Anomaly detection serves as a training signal: mislabelled samples from a 1B model can be flagged for human review or 27B verification. Validated behaviour: a creative sentence labelled as technical is correctly identified as an anomaly with a measurable confidence margin.
---
## 1B Pre-Sort Pipeline
`ClassifyCorpus(ctx, model, input, output, opts...) (*ClassifyStats, error)` reads JSONL from `input`, batch-classifies each record through a `go-inference` `TextModel`, and writes JSONL with a `domain_1b` field added to `output`.
Architecture:
- Configurable via `WithBatchSize(n)`, `WithPromptField(field)`, `WithPromptTemplate(tmpl)`
- Single-token generation (`WithMaxTokens(1)`) at temperature 0.05 for classification
- `mapTokenToDomain(token)` maps model output to one of `{technical, creative, ethical, casual, unknown}` via exact match and known BPE fragment prefixes
- Mock-friendly via the `inference.TextModel` interface
Observed throughput: 80 prompts/second on M3 Ultra with Gemma3-1B (4-bit quantised), steady-state approaching 152 prompts/second as batch pipeline warms up.
---
## 1B vs 27B Calibration
`CalibrateDomains(ctx, modelA, modelB, samples, opts...) (*CalibrationStats, error)` classifies a corpus with two models sequentially (A first, then B), then computes agreement and accuracy metrics.
`CalibrationStats` includes:
- Total and agreed counts, agreement rate
- Per-model domain distribution
- Confusion pairs in `"domainA->domainB"` format
- Per-model accuracy against ground-truth labels (when provided)
- Per-model classification duration
The 500-sample integration corpus mixes 220 ground-truth sentences (55 per domain) with 280 unlabelled diverse sentences.
---
## Multiplier
`Multiplier.Expand(text string) []string` generates deterministic grammatical variants for training data augmentation with zero API calls.

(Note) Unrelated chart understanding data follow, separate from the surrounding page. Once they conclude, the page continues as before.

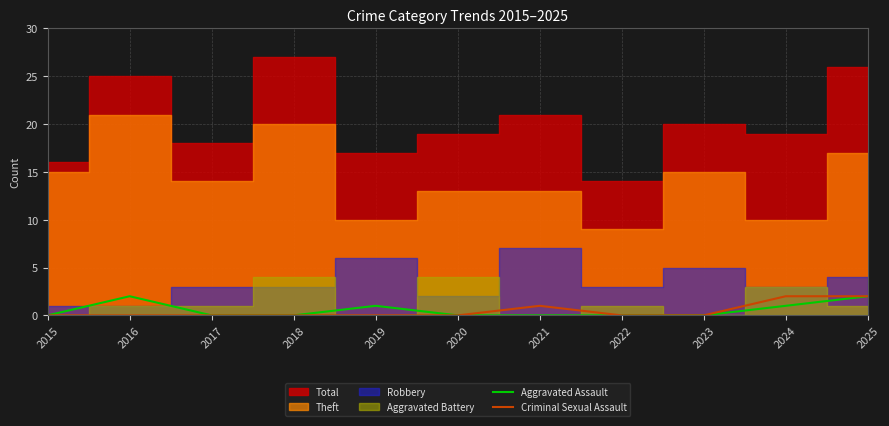

The Aggravated Assault series shows 1 at 2019. True or false?

True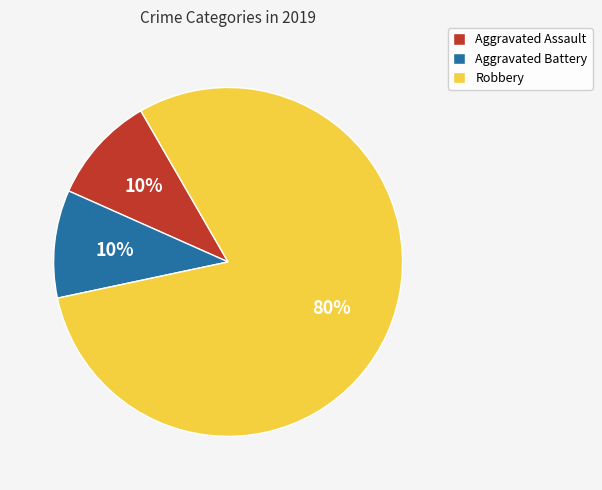

To the nearest percent, what portion does Aggravated Battery represent?

10%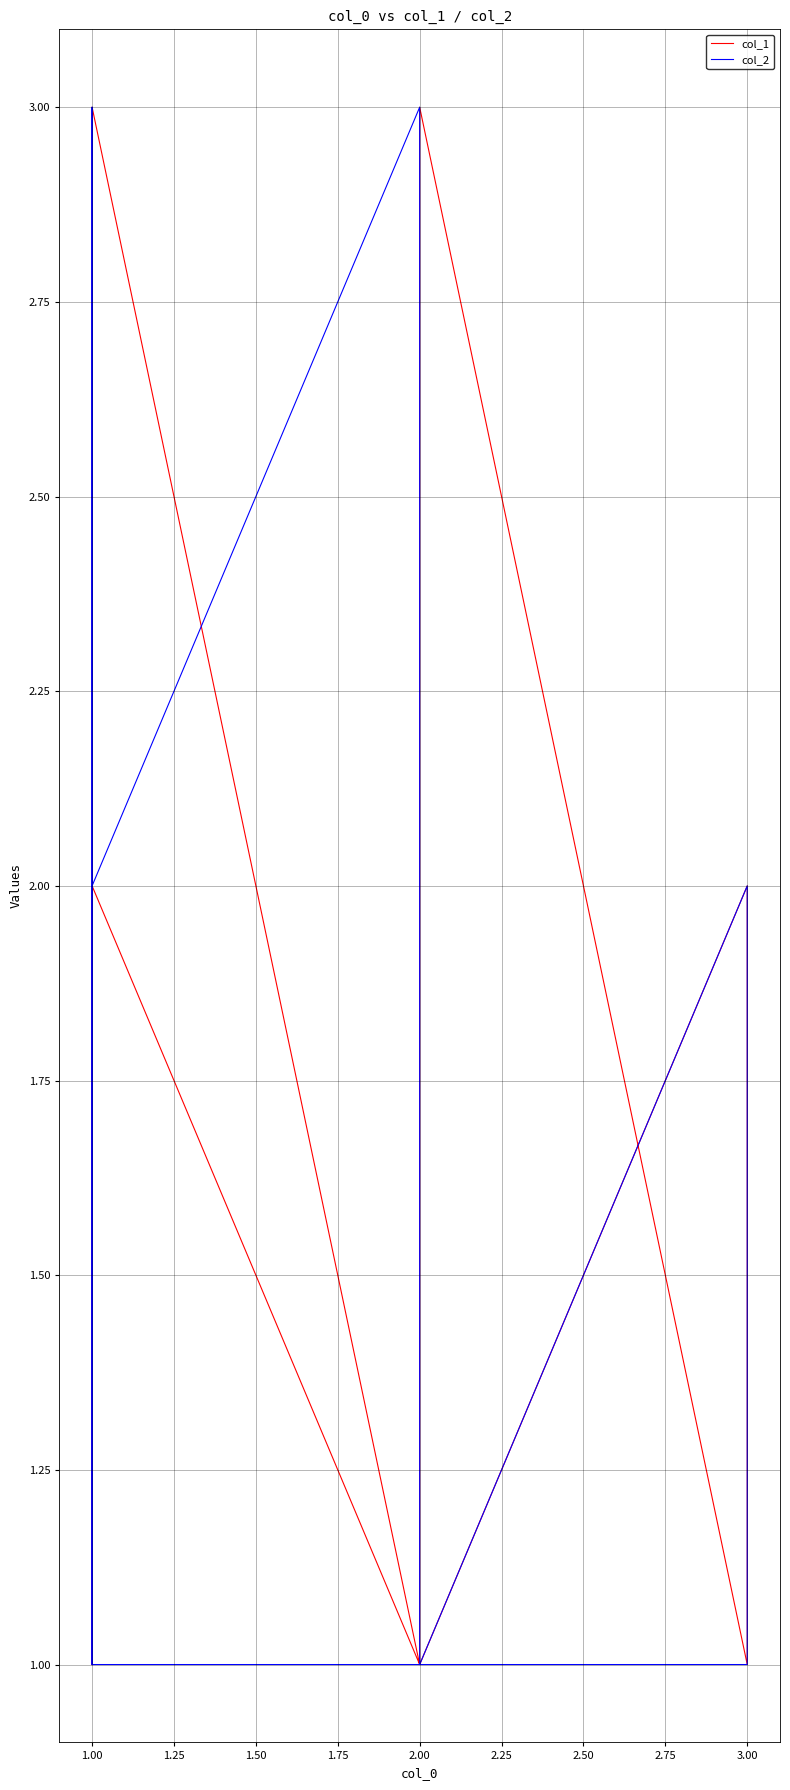

Reading left to right, what are all the values shown in this chart?

col_1: 1	2	1	2	1	3	1	3	2	1
col_2: 2	1	1	1	2	1	3	2	3	1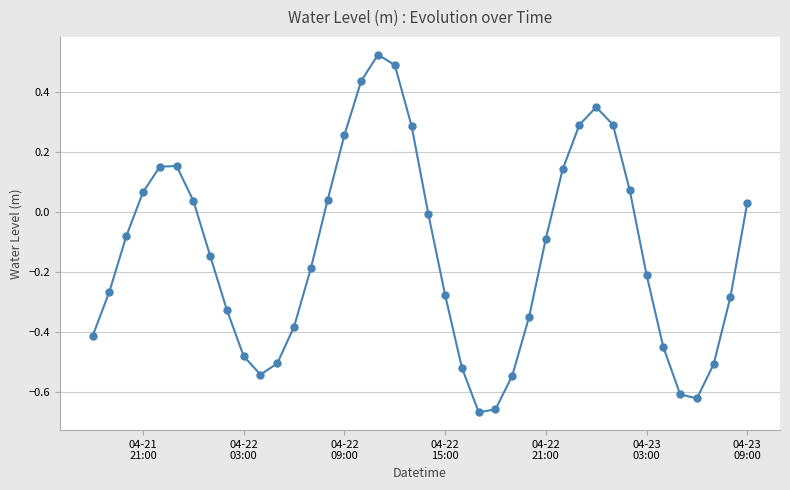

How many points are higher than both their immediate neighbors (excluding endpoints)?

3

For each verb in the tokenised text, it produces past, gerund, and base tense variants. For each noun, it toggles plural/singular. Combinations of verb transform and noun transform are also emitted. All variants are deduplicated. Case preservation (`preserveCase()`) maintains the capitalisation pattern of the original token — all-caps, title-case, and lower-case are all handled.
---
## Multi-Language Support
The grammar engine is language-parametric. Every function that produces or classifies text uses the current language to look up `GrammarData`. Grammar tables must be loaded via `SetGrammarData(lang, data)` before use.
**French grammar tables** (`locales/fr.json`) include:
- 50 verb conjugations with `past` (passé composé participial form) and `gerund` (présent participe)
- 24 gendered nouns with `"m"` or `"f"` gender fields
- Gendered articles: `by_gender: {"m": "le", "f": "la"}`; indefinite: `"un"` (both vowel and default — French does not distinguish)
- Punctuation: `label: " :"` (space before colon, per French typographic convention), `progress: "..."`
**Tier 2 and tier 3 fallbacks are English-only.** The `irregularVerbs` and `irregularNouns` Go maps and the regular morphology rules apply English patterns. Non-English languages must therefore provide comprehensive `gram.verb` and `gram.noun` tables in JSON.
**Disambiguation signal lists** in `gram.signal` are per-language. The tokeniser's `buildSignalIndex()` loads each list independently. If a list is absent or empty, the tokeniser falls back to hardcoded English defaults for that signal only.
**Plural rules** for CLDR plural categories are registered per language code in the `pluralRules` map. Supported: en, de, fr, es, ru, pl, ar, zh, ja, ko (with regional variants).
**RTL detection** is provided for Arabic, Hebrew, Persian, Urdu, and related codes via `rtlLanguages`.
See `docs/grammar-table-spec.md` for the full JSON schema.
---
## Irreversibility and Round-Trip Property
The reversal engine maintains the **round-trip property**: for any base form `b`, if `PastTense(b)` produces inflected form `f`, then `MatchVerb(f)` must recover `b`. This property is enforced by round-trip verification in tier 3 of all `Match*` functions: candidate bases are only accepted if the forward function reproduces the original inflected form. Tests in `reversal/roundtrip_test.go` validate this property for all irregular verbs and a sample of regular patterns.
The imprint is inherently lossy — it discards lexical content and retains only grammatical structure. The round-trip property applies to the tokeniser, not to the imprint.